The fact that chefs and farmers are like ships passing in the night is one reason why the Vermont Fresh Network has been invaluable in fostering chef-farmer relationships in Vermont. The organization, whose mission is to increase the amount of local food bought and served by Vermont restaurants, does this, in part, by posting chef and farmer profiles on its website. If a new restaurant wants, say, a source of local lamb, or a local farm wants to sell its lamb to a restaurant, the two can find each other.

Think of it as a matchmaking service for chefs and farmers – except VFN encourages the matchmaking to happen in person.

“When I first started, I was marrying people in my mind, figuring out that this farmer would work well with that chef,” says Meghan Sheradin, executive director of VFN since 2005. “But that didn’t necessarily work. What worked were face-to-face events where they actually met and took the relationship from there.”

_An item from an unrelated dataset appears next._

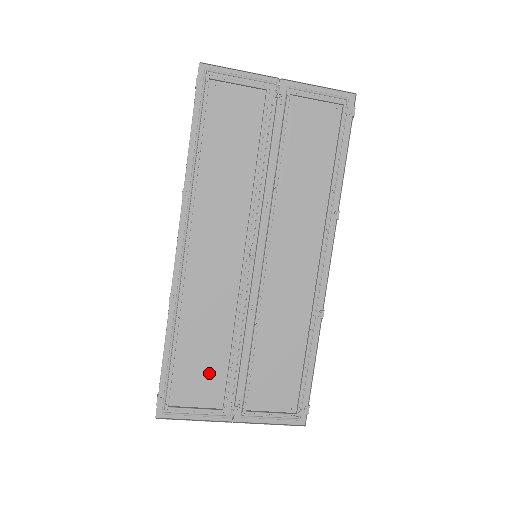
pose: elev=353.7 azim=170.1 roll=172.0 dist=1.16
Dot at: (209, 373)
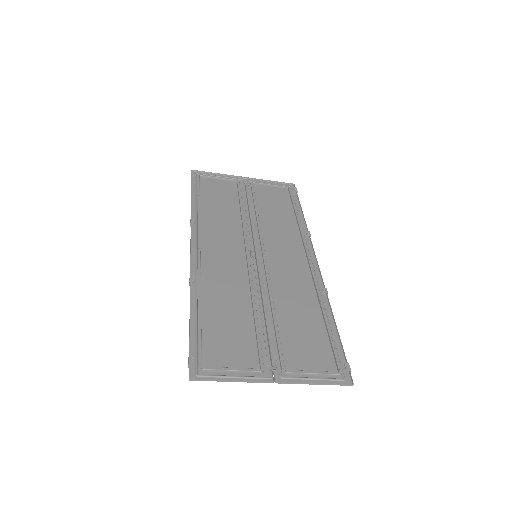
Dot at: (238, 338)
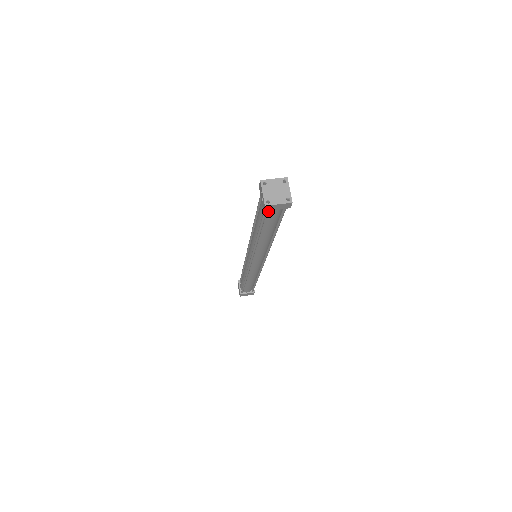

This is why VFN hosts a number of events, such as its Annual Forum, annual meeting, and a dinner series. These events help foster the trust that is necessary for a chef-farmer partnership to thrive. Why trust?  “Both partners constantly need to be flexible,” Sheradin says, because of the perpetual risk that Mother Nature poses to on-time delivery by farmers.

In 2012, VFN’s member chefs purchased $9.2 million worth of Vermont grown and raised food. Not all of that was delivered directly to restaurants by farmers, though. Distributors, such as Upper Valley Produce and Black River Produce, were recognized by VFN several years ago as key links in the farm-to-restaurant chain, and a number of them are now VFN members.

To become a member, chefs must purchase food from at least four VFN farmers, producers or processors; ensure that at least 15% of their food is Vermont grown or produced; feature a menu that contains Vermont products which represent three of the six USDA food groups; and attend at least one VFN networking event. A VFN farmer must have at least one purchasing agreement with a VFN-member restaurant.

Because a number of VFN chefs have been purchasing local food for many years, the organization is coming up with new ways to keep membership relevant. In 2013, VFN will start to host field trips, taking chefs to places such as Portland, Maine, and Providence, Rhode Island, to learn about successful farm-restaurant partnerships there. VFN will also start publicly recognizing Vermont chefs who buy from 15 or more farms and spend 30% of their yearly purchases (or $175,000 annually) on local food.

Having launched in 1995, VFN was an early pioneer in raising local food awareness among Vermont diners and tourists. It does so primarily through its Annual Forum, a summer dinner celebration open to all, its “Pocket Guide to Dining Locally,” and its familiar fork-and-knife signs, which hang in VFN restaurants to tell customers that local food is served there.

After all, says Sheradin, “The backbone of our organization is people knowing each other,” and first you have to know whether a person’s heart – and their business plan – is committed to local food.